- PROBLEM DETAILS -
Please output every line of the listing below word for word, leaving out the pictures.

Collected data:

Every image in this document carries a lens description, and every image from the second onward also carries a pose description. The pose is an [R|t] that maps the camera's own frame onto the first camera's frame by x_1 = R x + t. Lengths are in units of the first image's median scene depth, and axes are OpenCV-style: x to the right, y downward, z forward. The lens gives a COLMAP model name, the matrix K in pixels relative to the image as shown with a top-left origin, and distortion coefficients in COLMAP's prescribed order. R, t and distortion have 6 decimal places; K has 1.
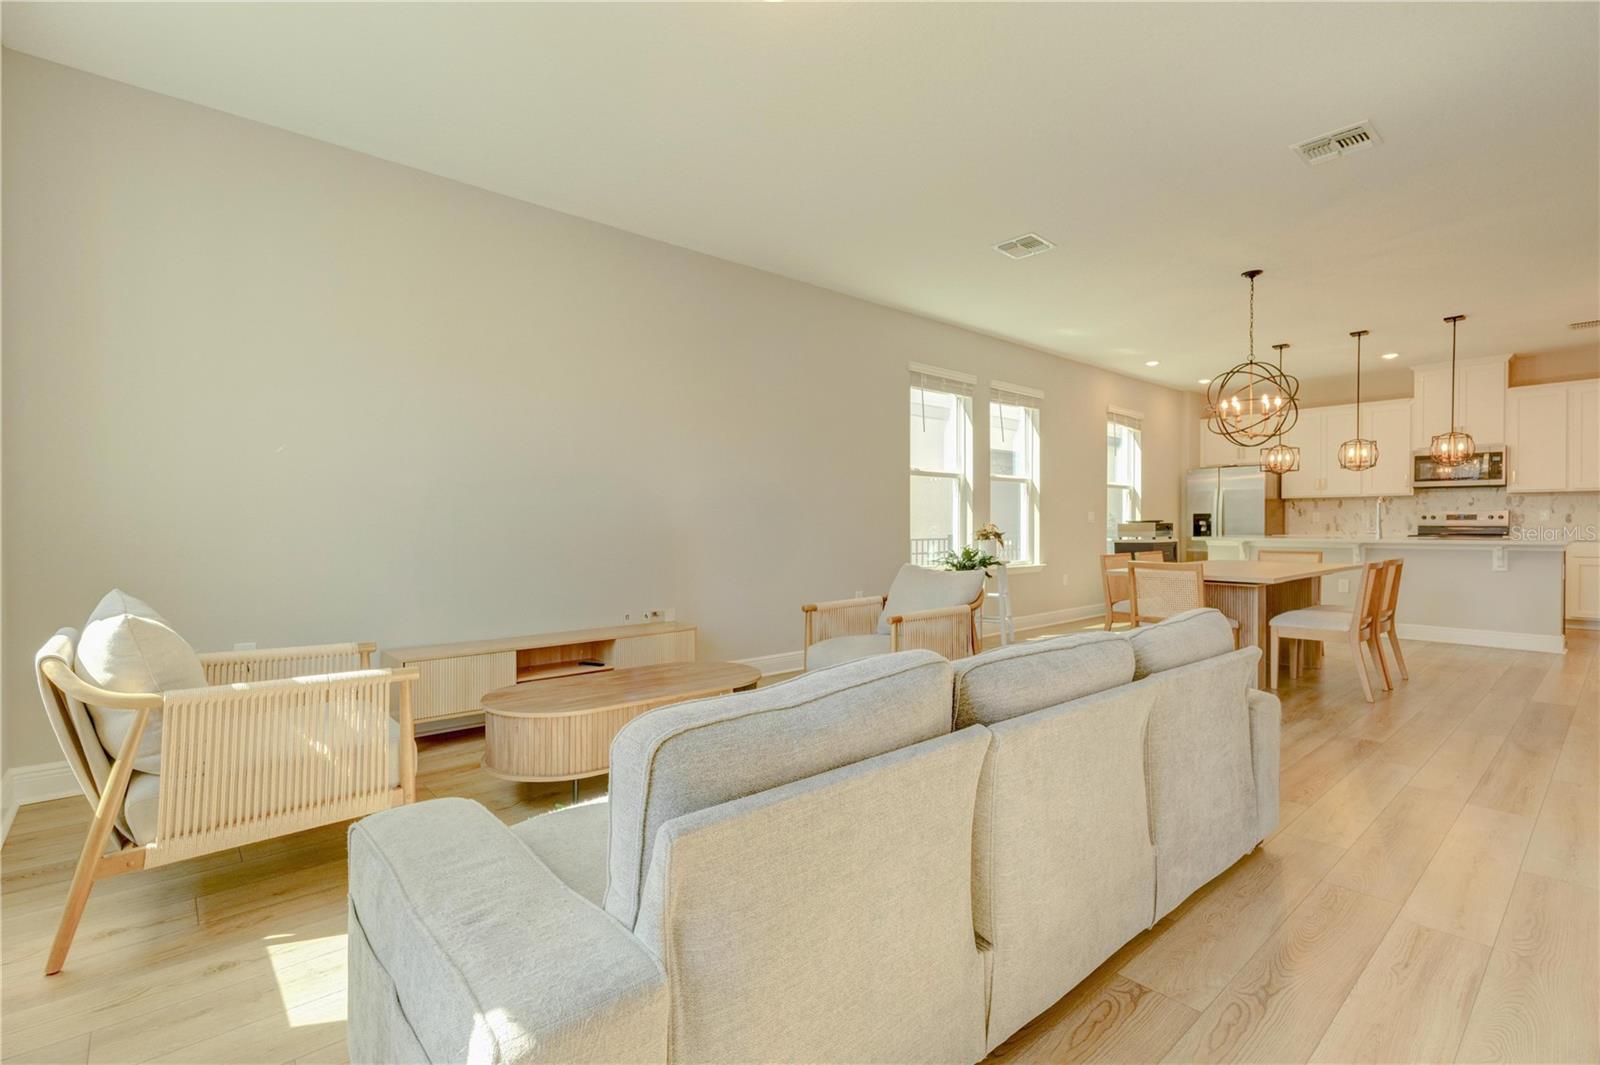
lens RADIAL K [[732.1, 0, 794.1], [0, 732.1, 529.4], [0, 0, 1]] dist [0.008122, -0.001790]
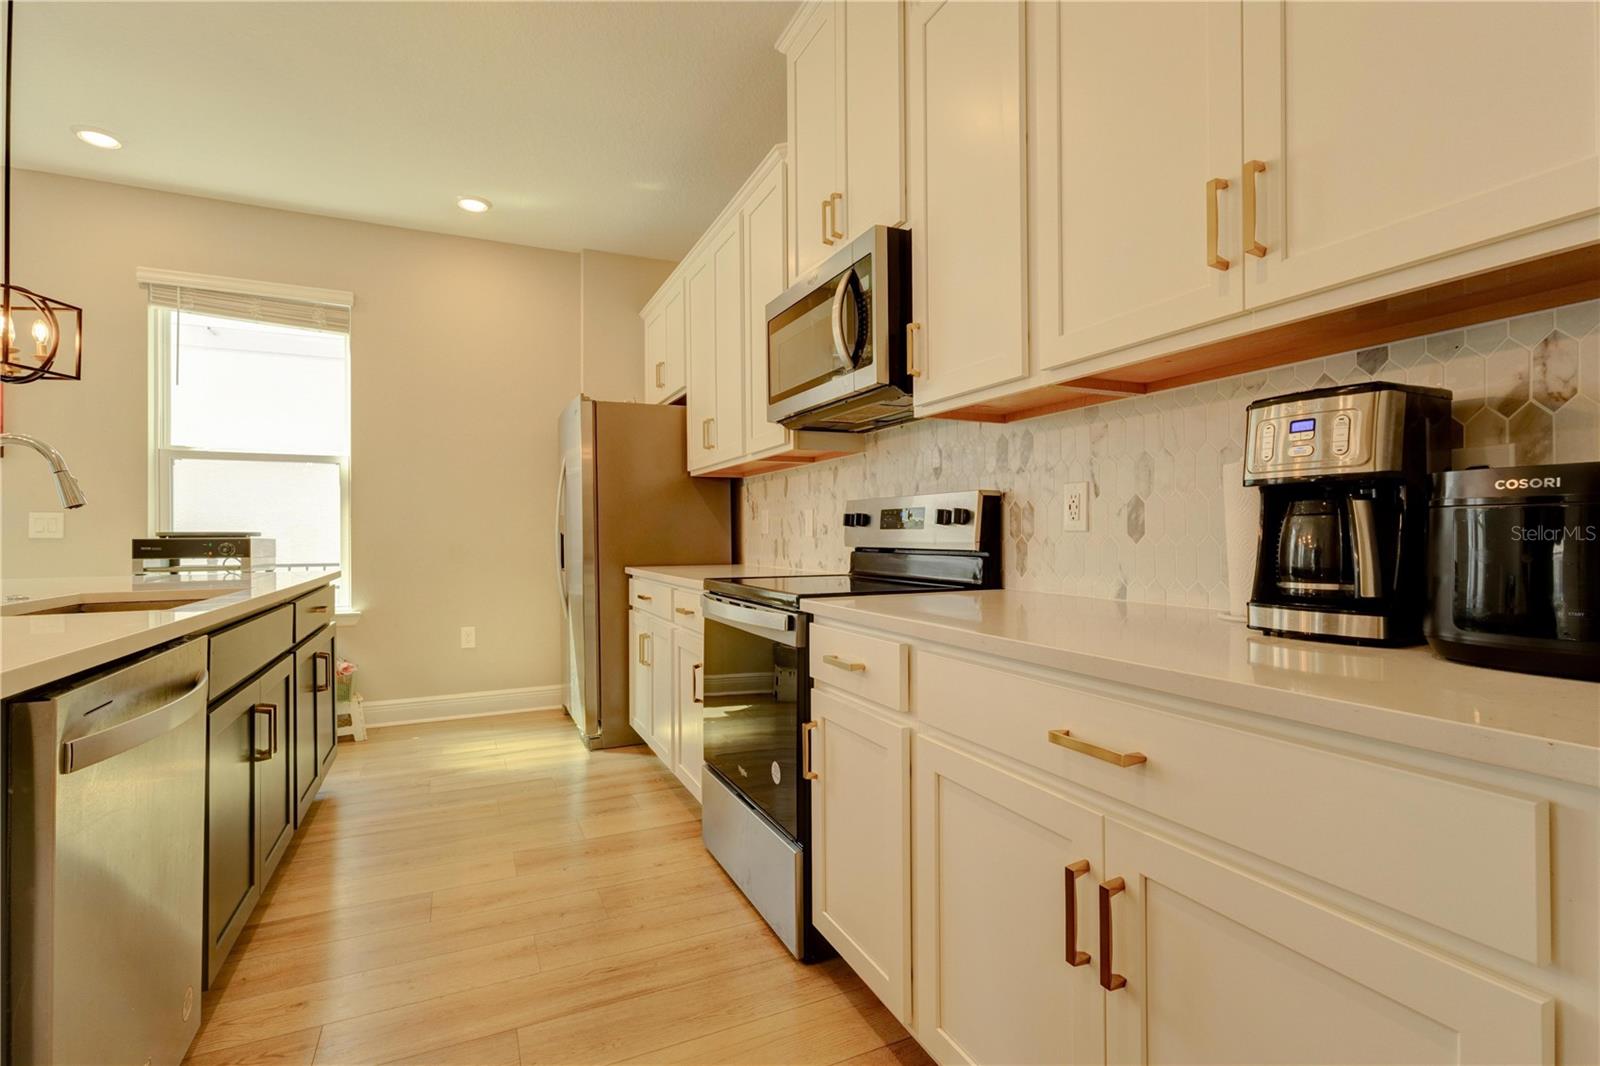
lens RADIAL K [[732.1, 0, 794.3], [0, 732.1, 532.6], [0, 0, 1]] dist [0.008122, -0.001790]
pose [[0.958937, -0.002449, -0.283607, 0.972567], [-0.000499, 0.999947, -0.010325, -0.008081], [0.283617, 0.010043, 0.958885, 0.731016]]
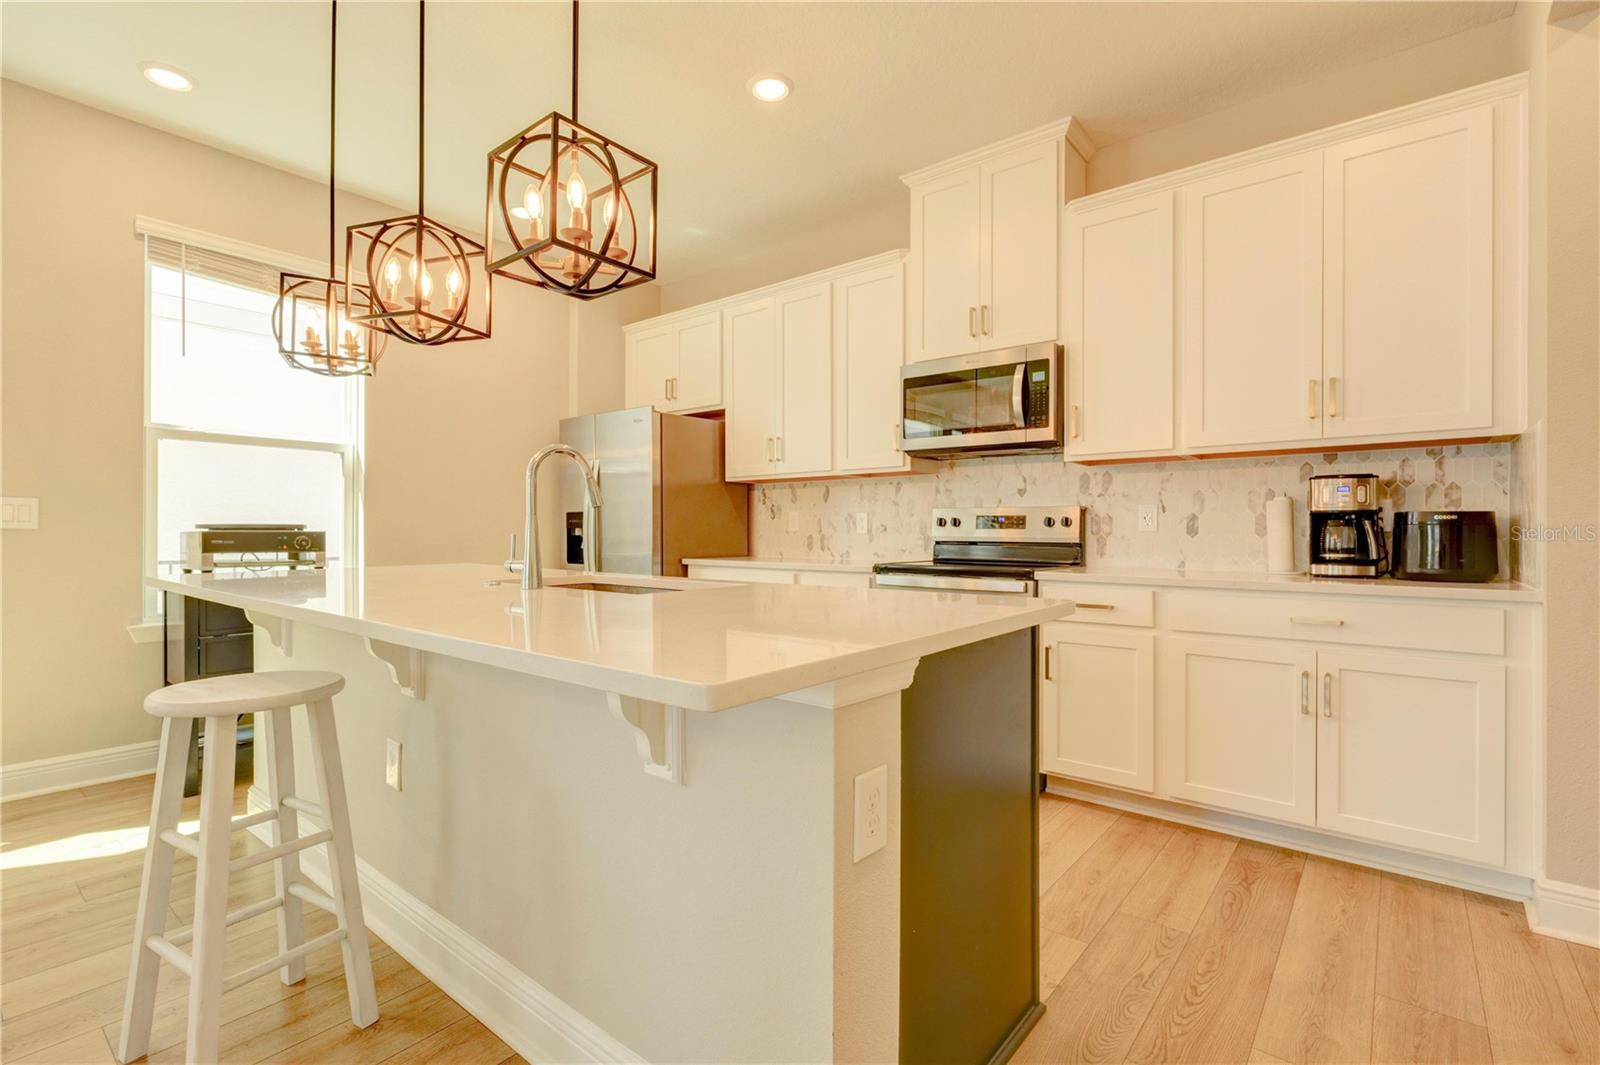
lens RADIAL K [[732.1, 0, 788.4], [0, 732.1, 534.4], [0, 0, 1]] dist [0.008122, -0.001790]
pose [[0.986527, 0.005347, 0.163509, 0.729657], [-0.004532, 0.999975, -0.005360, -0.006217], [-0.163534, 0.004546, 0.986527, 0.606571]]
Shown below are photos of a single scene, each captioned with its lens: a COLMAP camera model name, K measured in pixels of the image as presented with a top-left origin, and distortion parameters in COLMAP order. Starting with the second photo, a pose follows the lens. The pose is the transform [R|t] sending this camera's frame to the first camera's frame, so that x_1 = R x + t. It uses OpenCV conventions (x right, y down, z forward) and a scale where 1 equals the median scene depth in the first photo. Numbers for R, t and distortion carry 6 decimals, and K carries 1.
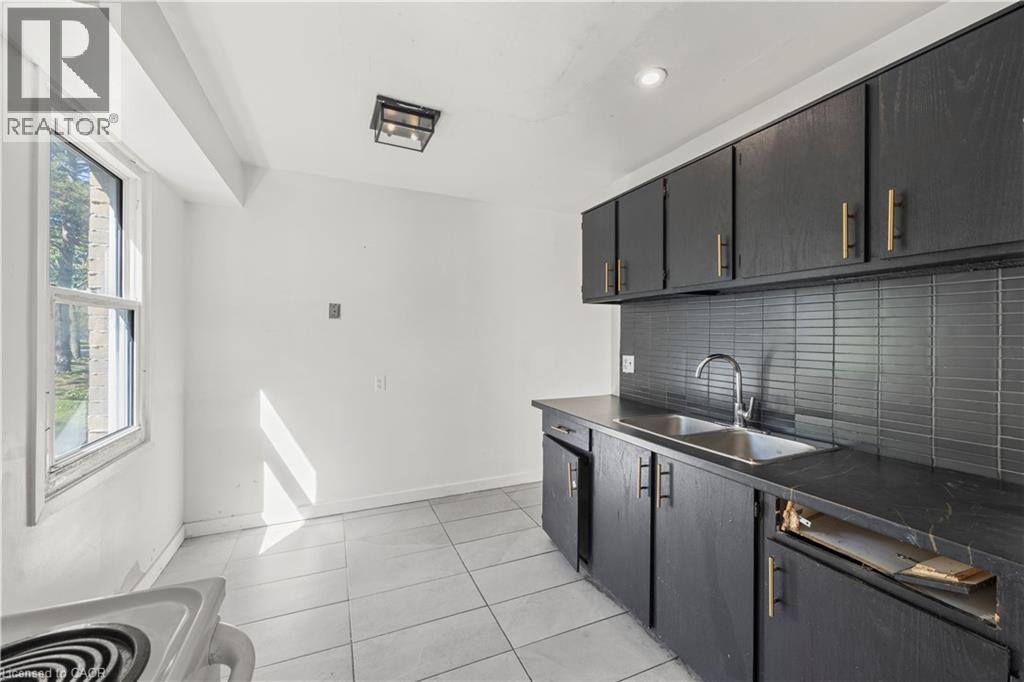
lens RADIAL K [[403.2, 0, 510.8], [0, 403.2, 332.7], [0, 0, 1]] dist [0.005766, 0.000058]
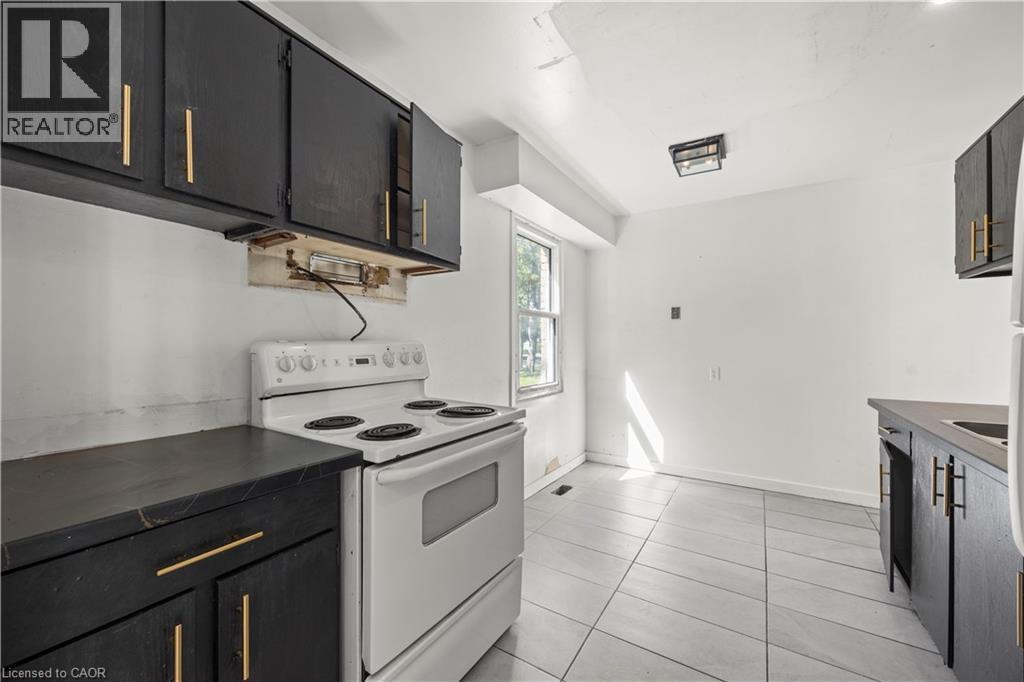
lens RADIAL K [[401.1, 0, 511.0], [0, 401.1, 343.3], [0, 0, 1]] dist [-0.000360, -0.000163]
pose [[0.550524, -0.006889, -0.834791, 0.365694], [0.003986, 0.999976, -0.005623, 0.052083], [0.834810, -0.000232, 0.550538, -0.126945]]
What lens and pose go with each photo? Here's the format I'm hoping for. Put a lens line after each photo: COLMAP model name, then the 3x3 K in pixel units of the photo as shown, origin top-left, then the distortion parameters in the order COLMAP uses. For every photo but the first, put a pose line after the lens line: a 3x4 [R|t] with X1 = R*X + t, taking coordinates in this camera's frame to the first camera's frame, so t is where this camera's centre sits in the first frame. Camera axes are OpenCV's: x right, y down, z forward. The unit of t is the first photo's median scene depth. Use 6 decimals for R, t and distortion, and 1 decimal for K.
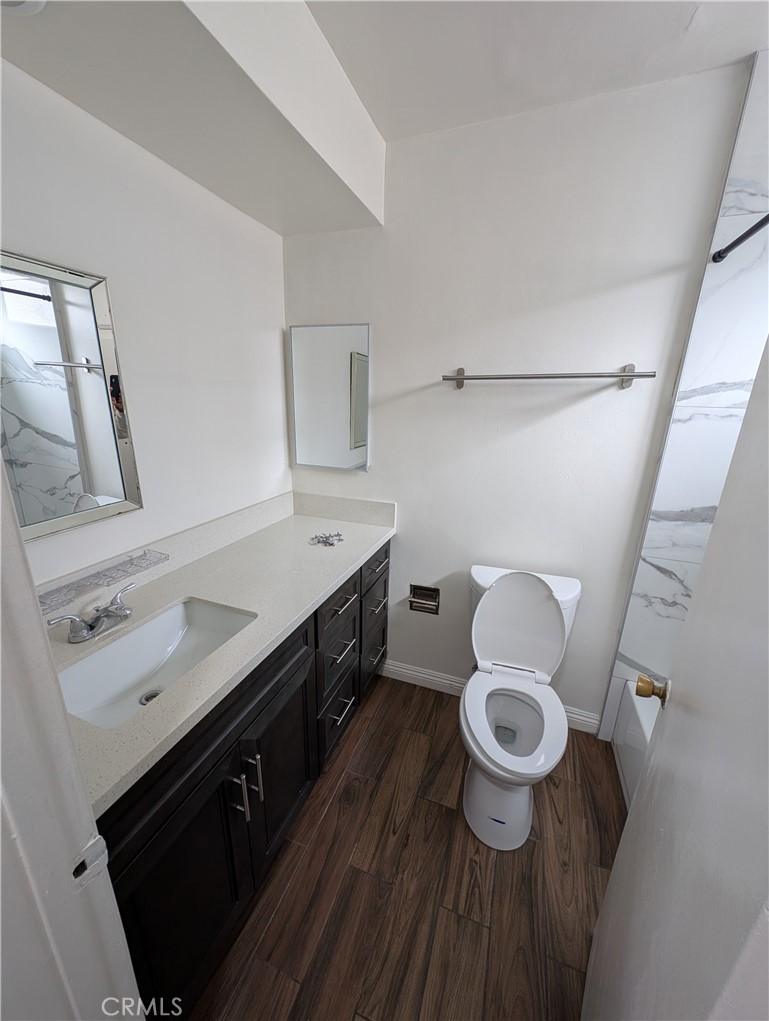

- TASK ANSWER -
Every image in this document carries a lens description, and every image from the second onward also carries a pose description. The pose is an [R|t] that maps the camera's own frame onto the first camera's frame by x_1 = R x + t. Lengths are in units of the first image's median scene depth, and axes are OpenCV-style: x to the right, y downward, z forward. The lens gives a COLMAP model name, the matrix K in pixels relative to the image as shown with a top-left origin, and distortion coefficients in COLMAP's prescribed order. R, t and distortion have 6 decimal places; K has 1.
lens RADIAL K [[732.1, 0, 794.1], [0, 732.1, 529.4], [0, 0, 1]] dist [0.008122, -0.001790]
lens RADIAL K [[732.1, 0, 794.3], [0, 732.1, 532.6], [0, 0, 1]] dist [0.008122, -0.001790]
pose [[0.958937, -0.002449, -0.283607, 0.972567], [-0.000499, 0.999947, -0.010325, -0.008081], [0.283617, 0.010043, 0.958885, 0.731016]]
lens RADIAL K [[732.1, 0, 788.4], [0, 732.1, 534.4], [0, 0, 1]] dist [0.008122, -0.001790]
pose [[0.986527, 0.005347, 0.163509, 0.729657], [-0.004532, 0.999975, -0.005360, -0.006217], [-0.163534, 0.004546, 0.986527, 0.606571]]
Shown below are photos of a single scene, each captioned with its lens: a COLMAP camera model name, K measured in pixels of the image as presented with a top-left origin, and distortion parameters in COLMAP order. Starting with the second photo, a pose follows the lens. The pose is the transform [R|t] sending this camera's frame to the first camera's frame, so that x_1 = R x + t. It uses OpenCV conventions (x right, y down, z forward) and a scale where 1 equals the median scene depth in the first photo. Numbers for R, t and distortion carry 6 decimals, and K carries 1.
lens RADIAL K [[403.2, 0, 510.8], [0, 403.2, 332.7], [0, 0, 1]] dist [0.005766, 0.000058]
lens RADIAL K [[401.1, 0, 511.0], [0, 401.1, 343.3], [0, 0, 1]] dist [-0.000360, -0.000163]
pose [[0.550524, -0.006889, -0.834791, 0.365694], [0.003986, 0.999976, -0.005623, 0.052083], [0.834810, -0.000232, 0.550538, -0.126945]]
What lens and pose go with each photo? Here's the format I'm hoping for. Put a lens line after each photo: COLMAP model name, then the 3x3 K in pixel units of the photo as shown, origin top-left, then the distortion parameters in the order COLMAP uses. For every photo but the first, put a pose line after the lens line: a 3x4 [R|t] with X1 = R*X + t, taking coordinates in this camera's frame to the first camera's frame, so t is where this camera's centre sits in the first frame. Camera axes are OpenCV's: x right, y down, z forward. The unit of t is the first photo's median scene depth. Use 6 decimals for R, t and distortion, and 1 decimal for K.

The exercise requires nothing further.